Unsupervised semantic segmentation in the time series domain is a much-studied problem due to its potential to detect unexpected regularities and regimes in poorly understood data. However, the current techniques have several shortcomings, which have limited the adoption of time series semantic segmentation beyond academic settings for three primary reasons. First, most methods require setting/learning many parameters and thus may have problems generalizing to novel situations. Second, most methods implicitly assume that all the data is segmentable, and have difficulty when that assumption is unwarranted. Finally, most research efforts have been confined to the batch case, but online segmentation is clearly more useful and actionable. To address these issues, we present an algorithm which is domain agnostic, has only one easily determined parameter, and can handle data streaming at a high rate. In this context, we test our algorithm on the largest and most diverse collection of time series datasets ever considered, and demonstrate our algorithms superiority over current solutions.
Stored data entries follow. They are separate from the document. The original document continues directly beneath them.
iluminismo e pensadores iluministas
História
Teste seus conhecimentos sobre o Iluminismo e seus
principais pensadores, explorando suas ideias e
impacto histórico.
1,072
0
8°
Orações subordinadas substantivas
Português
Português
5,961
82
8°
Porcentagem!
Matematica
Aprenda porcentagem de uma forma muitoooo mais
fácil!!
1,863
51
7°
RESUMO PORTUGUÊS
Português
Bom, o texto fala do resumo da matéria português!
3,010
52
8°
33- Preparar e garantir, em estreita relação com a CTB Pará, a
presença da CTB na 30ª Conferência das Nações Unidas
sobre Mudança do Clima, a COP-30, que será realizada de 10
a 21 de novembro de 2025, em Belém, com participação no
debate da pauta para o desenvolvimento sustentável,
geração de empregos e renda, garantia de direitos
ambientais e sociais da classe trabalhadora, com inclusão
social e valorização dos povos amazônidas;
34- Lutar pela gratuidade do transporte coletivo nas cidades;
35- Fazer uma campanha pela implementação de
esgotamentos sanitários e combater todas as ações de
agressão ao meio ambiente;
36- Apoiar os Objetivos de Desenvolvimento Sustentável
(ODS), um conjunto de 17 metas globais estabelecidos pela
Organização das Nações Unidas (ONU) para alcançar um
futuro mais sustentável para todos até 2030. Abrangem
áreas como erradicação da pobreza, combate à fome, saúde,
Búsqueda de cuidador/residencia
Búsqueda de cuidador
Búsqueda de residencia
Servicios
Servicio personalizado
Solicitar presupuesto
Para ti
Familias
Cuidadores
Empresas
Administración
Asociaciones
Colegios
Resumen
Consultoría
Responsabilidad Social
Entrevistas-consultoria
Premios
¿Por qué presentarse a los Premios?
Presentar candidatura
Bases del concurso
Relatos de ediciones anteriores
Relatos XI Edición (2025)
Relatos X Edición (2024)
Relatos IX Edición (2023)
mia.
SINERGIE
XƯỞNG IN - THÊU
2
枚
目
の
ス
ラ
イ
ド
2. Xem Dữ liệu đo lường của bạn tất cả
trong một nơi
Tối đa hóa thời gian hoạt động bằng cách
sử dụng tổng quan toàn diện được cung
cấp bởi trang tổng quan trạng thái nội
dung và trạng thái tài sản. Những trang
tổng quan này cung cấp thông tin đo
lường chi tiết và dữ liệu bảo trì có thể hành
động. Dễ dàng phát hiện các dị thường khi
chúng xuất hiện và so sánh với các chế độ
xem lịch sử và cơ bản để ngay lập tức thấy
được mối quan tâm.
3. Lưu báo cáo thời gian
Furthermore, we are the first to show that semantic segmentation may be possible at superhuman performance levels.

Clustering in the Face of Fast Changing Streams.

Clustering is arguably the most important primitive for data mining, finding use as a subroutine in many higher-order algorithms. In recent years, the community has redirected its attention from the batch case to the online case. This need to support online clustering is engendered by the proliferation of cheap ubiquitous sensors that continuously monitor various aspects of our world, from heartbeats as we exercise to the number of mosquitoes visiting a well in a village in Ethiopia. In this work, we argue that current online clustering solutions offer a room for improvement. To some degree they all have at least one of the following shortcomings: they are parameter-laden, only defined for certain distance functions, sensitive to outliers, and/or they are approximate. This last point requires clarification; in some sense almost all clustering algorithms are approximate. For example, in general, k-means only approximately optimizes its objective function. However, streaming versions of the k-means algorithm are further approximating this approximation, potentially leading to very poor solutions. In this work, we introduce an algorithm that mitigates these flaws. It is parameter-lite, defined for any distance function, insensitive to outliers and produces the same output as the batch version of the algorithm. We demonstrate the utility and effectiveness of our ideas with case studies in entomology, cardiology and biological audio processing.

Generating Synthetic Data to Allow Learning from a Single Exemplar per Class

Recent years have seen an explosion in the volume of historical documents placed online. The individuality of fonts combined with the degradation suffered by century old manuscripts means that Optical Character Recognition Systems do not work well here. As human transcription is prohibitively expensive, recent efforts focused on human/computer cooperative transcription: a human annotates a small fraction of a text to provide labeled data for recognition algorithms. Such a system naturally begs the question of how much data must the human label? In this work we show that we can do well even if the human labels only a single instance from each class. We achieve this good result using two novel observations: we can leverage off a recently introduced parameter-free distance measure, improving it by taking into account the “complexity” of the glyphs being compared; we can estimate this complexity using synthetic but plausible instances made from the single training instance. We demonstrate the utility of our observations on diverse historical manuscripts.